→ INSTRUCTIONS FOR THE TASK: Before anything else, copy every record below exactly as it stands.
──────── EXTRACTED ENTRIES
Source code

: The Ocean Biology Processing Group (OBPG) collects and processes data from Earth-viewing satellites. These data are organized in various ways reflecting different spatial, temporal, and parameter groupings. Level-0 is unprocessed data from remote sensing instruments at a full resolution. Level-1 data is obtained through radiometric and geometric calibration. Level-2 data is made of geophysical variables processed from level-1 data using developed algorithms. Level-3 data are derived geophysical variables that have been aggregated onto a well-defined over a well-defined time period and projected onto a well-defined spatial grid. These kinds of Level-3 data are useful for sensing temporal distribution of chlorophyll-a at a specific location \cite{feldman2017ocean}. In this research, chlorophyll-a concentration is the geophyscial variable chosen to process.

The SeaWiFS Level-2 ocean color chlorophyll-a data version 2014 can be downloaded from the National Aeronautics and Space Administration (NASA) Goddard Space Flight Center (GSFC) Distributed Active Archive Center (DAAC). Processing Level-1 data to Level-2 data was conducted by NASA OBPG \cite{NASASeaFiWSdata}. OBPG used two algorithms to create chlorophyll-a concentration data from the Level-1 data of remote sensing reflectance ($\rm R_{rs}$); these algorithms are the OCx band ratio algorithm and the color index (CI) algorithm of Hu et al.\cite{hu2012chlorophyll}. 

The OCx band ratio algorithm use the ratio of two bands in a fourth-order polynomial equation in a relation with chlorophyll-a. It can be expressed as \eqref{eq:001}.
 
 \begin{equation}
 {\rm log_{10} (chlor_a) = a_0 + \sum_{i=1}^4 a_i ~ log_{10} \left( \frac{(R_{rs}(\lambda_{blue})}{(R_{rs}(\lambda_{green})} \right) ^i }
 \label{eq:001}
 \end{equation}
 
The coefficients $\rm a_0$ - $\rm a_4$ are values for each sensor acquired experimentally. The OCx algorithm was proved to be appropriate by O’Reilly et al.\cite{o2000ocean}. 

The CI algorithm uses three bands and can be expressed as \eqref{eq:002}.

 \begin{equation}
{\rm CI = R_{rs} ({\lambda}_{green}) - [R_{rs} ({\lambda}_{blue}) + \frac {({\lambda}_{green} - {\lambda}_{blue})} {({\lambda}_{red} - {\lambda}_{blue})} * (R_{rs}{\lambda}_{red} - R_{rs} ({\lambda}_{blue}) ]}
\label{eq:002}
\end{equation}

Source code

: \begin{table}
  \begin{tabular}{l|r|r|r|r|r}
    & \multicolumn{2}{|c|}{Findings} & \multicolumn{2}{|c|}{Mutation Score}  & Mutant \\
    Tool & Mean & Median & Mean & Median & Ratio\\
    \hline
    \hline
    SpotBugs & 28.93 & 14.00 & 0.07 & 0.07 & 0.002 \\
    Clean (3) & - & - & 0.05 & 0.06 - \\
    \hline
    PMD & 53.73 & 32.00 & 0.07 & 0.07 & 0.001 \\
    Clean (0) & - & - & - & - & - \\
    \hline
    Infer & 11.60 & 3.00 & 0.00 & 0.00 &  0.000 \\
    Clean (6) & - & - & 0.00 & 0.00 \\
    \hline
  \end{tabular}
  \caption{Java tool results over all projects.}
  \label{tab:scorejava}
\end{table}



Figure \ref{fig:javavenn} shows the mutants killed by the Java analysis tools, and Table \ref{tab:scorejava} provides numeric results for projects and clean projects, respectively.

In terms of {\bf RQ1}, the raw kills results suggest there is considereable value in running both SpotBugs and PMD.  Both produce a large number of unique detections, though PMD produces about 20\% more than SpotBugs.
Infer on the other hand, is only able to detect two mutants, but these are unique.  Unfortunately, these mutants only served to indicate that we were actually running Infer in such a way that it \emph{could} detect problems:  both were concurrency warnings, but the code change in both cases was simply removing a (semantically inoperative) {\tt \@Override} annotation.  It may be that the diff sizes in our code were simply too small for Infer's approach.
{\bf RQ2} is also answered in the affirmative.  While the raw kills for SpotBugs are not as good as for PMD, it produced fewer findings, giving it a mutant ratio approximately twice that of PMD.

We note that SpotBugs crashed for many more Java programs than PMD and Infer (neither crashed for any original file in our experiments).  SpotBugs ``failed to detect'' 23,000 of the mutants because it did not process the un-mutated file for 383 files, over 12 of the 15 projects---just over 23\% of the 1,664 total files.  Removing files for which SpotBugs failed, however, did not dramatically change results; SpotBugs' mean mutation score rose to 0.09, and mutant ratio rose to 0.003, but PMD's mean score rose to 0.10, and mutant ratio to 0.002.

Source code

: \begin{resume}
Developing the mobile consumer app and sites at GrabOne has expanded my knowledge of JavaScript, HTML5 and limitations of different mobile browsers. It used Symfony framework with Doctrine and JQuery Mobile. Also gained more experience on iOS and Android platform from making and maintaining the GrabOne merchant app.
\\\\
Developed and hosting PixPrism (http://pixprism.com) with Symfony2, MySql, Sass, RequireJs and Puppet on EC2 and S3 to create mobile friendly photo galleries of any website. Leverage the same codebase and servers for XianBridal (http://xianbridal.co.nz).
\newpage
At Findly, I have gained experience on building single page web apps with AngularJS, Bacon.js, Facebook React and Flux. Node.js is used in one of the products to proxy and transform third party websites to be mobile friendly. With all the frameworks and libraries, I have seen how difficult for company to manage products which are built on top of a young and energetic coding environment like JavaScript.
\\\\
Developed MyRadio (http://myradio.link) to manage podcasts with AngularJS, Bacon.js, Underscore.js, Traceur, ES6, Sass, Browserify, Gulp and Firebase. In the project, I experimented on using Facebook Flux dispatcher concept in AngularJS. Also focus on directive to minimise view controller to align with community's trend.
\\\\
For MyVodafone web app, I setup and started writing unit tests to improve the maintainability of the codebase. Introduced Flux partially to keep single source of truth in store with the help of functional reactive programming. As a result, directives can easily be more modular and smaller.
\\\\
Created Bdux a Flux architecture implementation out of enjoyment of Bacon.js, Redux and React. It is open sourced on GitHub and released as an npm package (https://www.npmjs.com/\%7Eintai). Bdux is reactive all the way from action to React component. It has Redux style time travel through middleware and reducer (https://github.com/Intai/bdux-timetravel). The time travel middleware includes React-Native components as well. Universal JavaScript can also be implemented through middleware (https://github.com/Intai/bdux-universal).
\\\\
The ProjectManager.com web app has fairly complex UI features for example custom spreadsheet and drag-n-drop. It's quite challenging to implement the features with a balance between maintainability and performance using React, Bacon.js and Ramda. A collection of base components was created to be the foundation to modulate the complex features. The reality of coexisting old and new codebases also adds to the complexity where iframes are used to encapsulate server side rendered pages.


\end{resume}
────────────────
→ RESULT OF THIS EXERCISE:
Source code

: The Ocean Biology Processing Group (OBPG) collects and processes data from Earth-viewing satellites. These data are organized in various ways reflecting different spatial, temporal, and parameter groupings. Level-0 is unprocessed data from remote sensing instruments at a full resolution. Level-1 data is obtained through radiometric and geometric calibration. Level-2 data is made of geophysical variables processed from level-1 data using developed algorithms. Level-3 data are derived geophysical variables that have been aggregated onto a well-defined over a well-defined time period and projected onto a well-defined spatial grid. These kinds of Level-3 data are useful for sensing temporal distribution of chlorophyll-a at a specific location \cite{feldman2017ocean}. In this research, chlorophyll-a concentration is the geophyscial variable chosen to process.

The SeaWiFS Level-2 ocean color chlorophyll-a data version 2014 can be downloaded from the National Aeronautics and Space Administration (NASA) Goddard Space Flight Center (GSFC) Distributed Active Archive Center (DAAC). Processing Level-1 data to Level-2 data was conducted by NASA OBPG \cite{NASASeaFiWSdata}. OBPG used two algorithms to create chlorophyll-a concentration data from the Level-1 data of remote sensing reflectance ($\rm R_{rs}$); these algorithms are the OCx band ratio algorithm and the color index (CI) algorithm of Hu et al.\cite{hu2012chlorophyll}. 

The OCx band ratio algorithm use the ratio of two bands in a fourth-order polynomial equation in a relation with chlorophyll-a. It can be expressed as \eqref{eq:001}.
 
 \begin{equation}
 {\rm log_{10} (chlor_a) = a_0 + \sum_{i=1}^4 a_i ~ log_{10} \left( \frac{(R_{rs}(\lambda_{blue})}{(R_{rs}(\lambda_{green})} \right) ^i }
 \label{eq:001}
 \end{equation}
 
The coefficients $\rm a_0$ - $\rm a_4$ are values for each sensor acquired experimentally. The OCx algorithm was proved to be appropriate by O’Reilly et al.\cite{o2000ocean}. 

The CI algorithm uses three bands and can be expressed as \eqref{eq:002}.

 \begin{equation}
{\rm CI = R_{rs} ({\lambda}_{green}) - [R_{rs} ({\lambda}_{blue}) + \frac {({\lambda}_{green} - {\lambda}_{blue})} {({\lambda}_{red} - {\lambda}_{blue})} * (R_{rs}{\lambda}_{red} - R_{rs} ({\lambda}_{blue}) ]}
\label{eq:002}
\end{equation}

Source code

: \begin{table}
  \begin{tabular}{l|r|r|r|r|r}
    & \multicolumn{2}{|c|}{Findings} & \multicolumn{2}{|c|}{Mutation Score}  & Mutant \\
    Tool & Mean & Median & Mean & Median & Ratio\\
    \hline
    \hline
    SpotBugs & 28.93 & 14.00 & 0.07 & 0.07 & 0.002 \\
    Clean (3) & - & - & 0.05 & 0.06 - \\
    \hline
    PMD & 53.73 & 32.00 & 0.07 & 0.07 & 0.001 \\
    Clean (0) & - & - & - & - & - \\
    \hline
    Infer & 11.60 & 3.00 & 0.00 & 0.00 &  0.000 \\
    Clean (6) & - & - & 0.00 & 0.00 \\
    \hline
  \end{tabular}
  \caption{Java tool results over all projects.}
  \label{tab:scorejava}
\end{table}



Figure \ref{fig:javavenn} shows the mutants killed by the Java analysis tools, and Table \ref{tab:scorejava} provides numeric results for projects and clean projects, respectively.

In terms of {\bf RQ1}, the raw kills results suggest there is considereable value in running both SpotBugs and PMD.  Both produce a large number of unique detections, though PMD produces about 20\% more than SpotBugs.
Infer on the other hand, is only able to detect two mutants, but these are unique.  Unfortunately, these mutants only served to indicate that we were actually running Infer in such a way that it \emph{could} detect problems:  both were concurrency warnings, but the code change in both cases was simply removing a (semantically inoperative) {\tt \@Override} annotation.  It may be that the diff sizes in our code were simply too small for Infer's approach.
{\bf RQ2} is also answered in the affirmative.  While the raw kills for SpotBugs are not as good as for PMD, it produced fewer findings, giving it a mutant ratio approximately twice that of PMD.

We note that SpotBugs crashed for many more Java programs than PMD and Infer (neither crashed for any original file in our experiments).  SpotBugs ``failed to detect'' 23,000 of the mutants because it did not process the un-mutated file for 383 files, over 12 of the 15 projects---just over 23\% of the 1,664 total files.  Removing files for which SpotBugs failed, however, did not dramatically change results; SpotBugs' mean mutation score rose to 0.09, and mutant ratio rose to 0.003, but PMD's mean score rose to 0.10, and mutant ratio to 0.002.

Source code

: \begin{resume}
Developing the mobile consumer app and sites at GrabOne has expanded my knowledge of JavaScript, HTML5 and limitations of different mobile browsers. It used Symfony framework with Doctrine and JQuery Mobile. Also gained more experience on iOS and Android platform from making and maintaining the GrabOne merchant app.
\\\\
Developed and hosting PixPrism (http://pixprism.com) with Symfony2, MySql, Sass, RequireJs and Puppet on EC2 and S3 to create mobile friendly photo galleries of any website. Leverage the same codebase and servers for XianBridal (http://xianbridal.co.nz).
\newpage
At Findly, I have gained experience on building single page web apps with AngularJS, Bacon.js, Facebook React and Flux. Node.js is used in one of the products to proxy and transform third party websites to be mobile friendly. With all the frameworks and libraries, I have seen how difficult for company to manage products which are built on top of a young and energetic coding environment like JavaScript.
\\\\
Developed MyRadio (http://myradio.link) to manage podcasts with AngularJS, Bacon.js, Underscore.js, Traceur, ES6, Sass, Browserify, Gulp and Firebase. In the project, I experimented on using Facebook Flux dispatcher concept in AngularJS. Also focus on directive to minimise view controller to align with community's trend.
\\\\
For MyVodafone web app, I setup and started writing unit tests to improve the maintainability of the codebase. Introduced Flux partially to keep single source of truth in store with the help of functional reactive programming. As a result, directives can easily be more modular and smaller.
\\\\
Created Bdux a Flux architecture implementation out of enjoyment of Bacon.js, Redux and React. It is open sourced on GitHub and released as an npm package (https://www.npmjs.com/\%7Eintai). Bdux is reactive all the way from action to React component. It has Redux style time travel through middleware and reducer (https://github.com/Intai/bdux-timetravel). The time travel middleware includes React-Native components as well. Universal JavaScript can also be implemented through middleware (https://github.com/Intai/bdux-universal).
\\\\
The ProjectManager.com web app has fairly complex UI features for example custom spreadsheet and drag-n-drop. It's quite challenging to implement the features with a balance between maintainability and performance using React, Bacon.js and Ramda. A collection of base components was created to be the foundation to modulate the complex features. The reality of coexisting old and new codebases also adds to the complexity where iframes are used to encapsulate server side rendered pages.


\end{resume}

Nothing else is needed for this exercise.